Before you do this ending, she abandons you. The game takes it upon itself to have Melina talk to you and remove any ambiguity: she isn’t fulfilling her destiny for her mom. Through watching YOU enact your will upon the world, she became motivated to fulfill her destiny as her OWN person. She wants to do it because it’s HER decision, and she won’t allow anyone to deny her that, not Marika, and not even you.
When she pleads to not take the frenzied flame, she is very explicitly clear, one of the few times she doesn’t mince words, about the consequences. The world you create is one she fundamentally disagrees with, a philosophy that is abhorrent and nihilistic, and one she refuses to take part in. She does all of this because she believes that life deserves a chance, and even a struggling life filled with sorrow is still meaningful and beautiful. She respects and wholeheartedly believes in the sanctity of that life, and desperately wants you to respect that.

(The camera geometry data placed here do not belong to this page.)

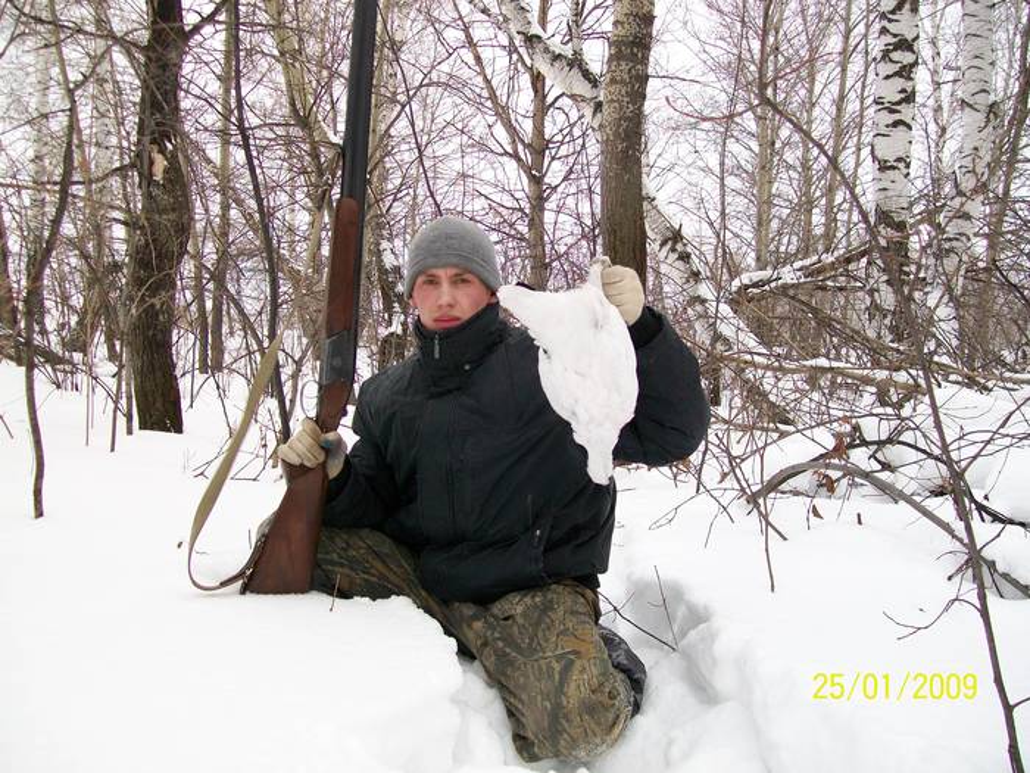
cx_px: 515
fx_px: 1071
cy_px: 386
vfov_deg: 39.7
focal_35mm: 36
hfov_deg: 51.4
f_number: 2.7
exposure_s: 1/40
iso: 64
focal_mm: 6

Taking the flame to “save” her, fundamentally disrespects her on every level. You disrespect her core beliefs, you reject her bodily autonomy which is super fucked up considering she doesn’t even have a body. You take from her a critical life choice that was hers to make. You kill everything she ever held sacred, including Torrent. And then people expect this to be a grand declaration of love, when in actuality, this isn’t an act of love, it’s an act of selfishness.